Enter my grandmother. She came to visit this weekend with my mom to check out my new digs and we happened to wander into Pier 1 after an obligatory trip to Target. I saw the chair and immediately ran over to sit in it. I noticed it was on sale and was convincing myself that I was okay with spending the money. I picked out a cushion and pillow (hello, the perfect chair needs perfect accessories) and walked over to the counter to pay for it when my Meme swooped in saying, “I’m going to get this for you.” WHAT?! “No way!” I protested and told her I just got a raise and I didn’t mind making the investment. Then she brushed me off and told the sales lady to add one of those tables with the feet that slide under the couch in, too. Two hours later, we were taking turns swinging on my porch.
And now, where am I blogging from tonight? The wonderful swingasan chair on my porch! It’s raining and we’re finally getting a break from the heat that was scorching today. Life couldn’t be better.

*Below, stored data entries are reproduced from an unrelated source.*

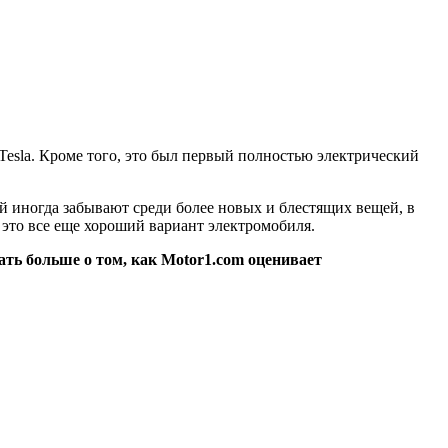
Tesla. Кроме того, это был первый полностью электрический
й иногда забывают среди более новых и блестящих вещей,
в
 это все еще хороший вариант электромобиля.
ать больше о том, как Motor1.com оценивает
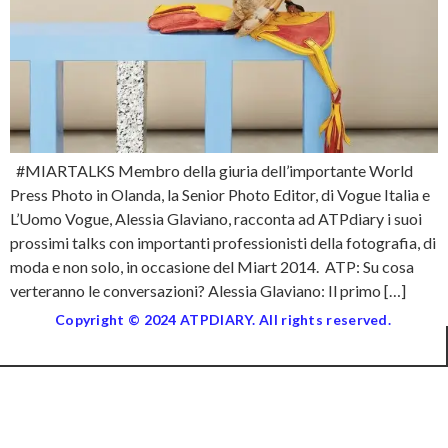
#MIARTALKS Membro della giuria dell’importante World
Press Photo in Olanda, la Senior Photo Editor, di Vogue Italia e
L’Uomo Vogue, Alessia Glaviano, racconta ad ATPdiary i suoi
prossimi talks con importanti professionisti della fotografia, di
moda e non solo, in occasione del Miart 2014. ATP: Su cosa
verteranno le conversazioni? Alessia Glaviano: Il primo […]
Copyright © 2024 ATPDIARY. All rights reserved.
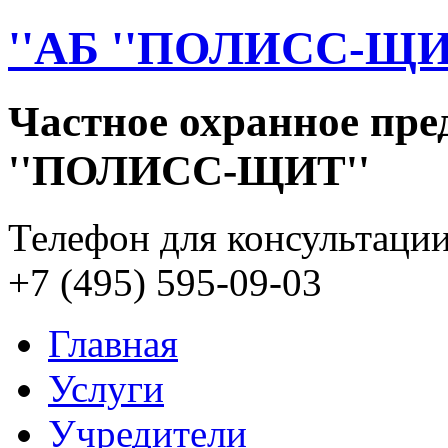
''АБ ''ПОЛИСС-ЩИ
Частное охранное пр
''ПОЛИСС-ЩИТ''
Телефон для консультации
+7 (495) 595-09-03
Главная
Услуги
Учредители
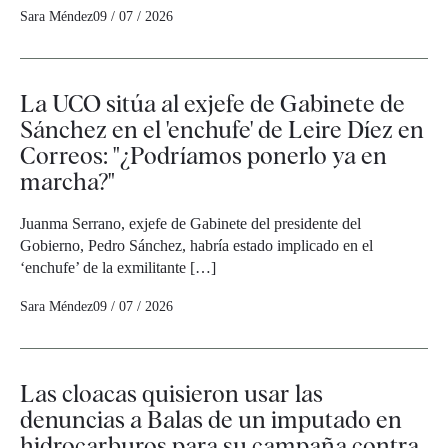
Sara Méndez
09 / 07 / 2026
La UCO sitúa al exjefe de Gabinete de
Sánchez en el 'enchufe' de Leire Díez en
Correos: "¿Podríamos ponerlo ya en
marcha?"
Juanma Serrano, exjefe de Gabinete del presidente del
Gobierno, Pedro Sánchez, habría estado implicado en el
‘enchufe’ de la exmilitante […]
Sara Méndez
09 / 07 / 2026
Las cloacas quisieron usar las
denuncias a Balas de un imputado en
hidrocarburos para su campaña contra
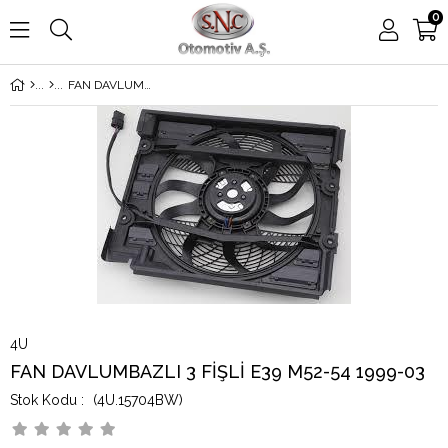
0
FAN DAVLUMBAZLI 3 FİŞLİ E39 M52-54 1999-03
4U
FAN DAVLUMBAZLI 3 FİŞLİ E39 M52-54 1999-03
(4U.15704BW)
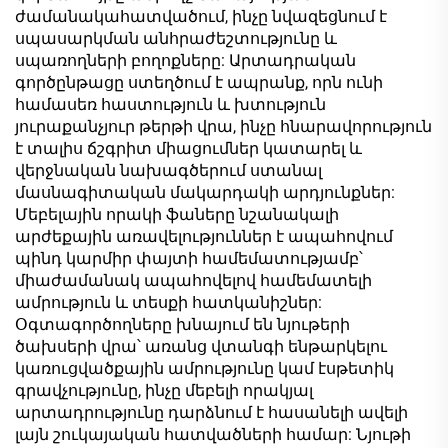
ժամանակահատվածում, ինչը նվազեցնում է
սպասարկման անհրաժեշտությունը և
սպառողների բողոքները: Արտադրական
գործընթացը ստեղծում է ապրանք, որն ունի
համասեռ հաստություն և խտություն
յուրաքանչյուր թերթի վրա, ինչը հնարավորություն
է տալիս ճշգրիտ միացումներ կատարել և
վերջնական նախագծերում ստանալ
մասնագիտական մակարդակի արդյունքներ:
Մեբելային որակի ֆաները նշանակալի
արժեքային առավելություններ է ապահովում
պինդ կարմիր փայտի համեմատությամբ՝
միաժամանակ ապահովելով համեմատելի
ամրություն և տեսքի հատկանիշներ:
Օգտագործողները խնայում են նյութերի
ծախսերի վրա՝ առանց վտանգի ենթարկելու
կառուցվածքային ամրությունը կամ էսթետիկ
գրավչությունը, ինչը մեբելի որակյալ
արտադրությունը դարձնում է հասանելի ավելի
լայն շուկայական հատվածների համար: Նյութի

Getting dressed this morning, I decided to wear a new dress I bought from Old Navy. It’s a simple, black sleeveless dress with a collar that I ultimately bought to wear with chuck taylors. Being that it’s a Thursday and Thursdays are work days, I picked out a pair of dressy sandals and out the door I went. Fast forward to about 11:45 a.m. The phone rings and it’s someone on the phone for my boss’s boss. I quickly race out of my office to make sure he’s around. On the way back into my office, my sandals slip on the mock-wood floor and the rest was a blur. My feet flew out from under me, I’m pretty sure I was suspended in air for a nanosecond and then I came crashing down onto the floor. Thankfully, no one was in the seating area to witness my graceless fall; however, my boss did poke his head out of his office to say, “You know for such a little person, you sure do make a lot of noise when you fall.” Just one more reason they should allow converse at the workplace.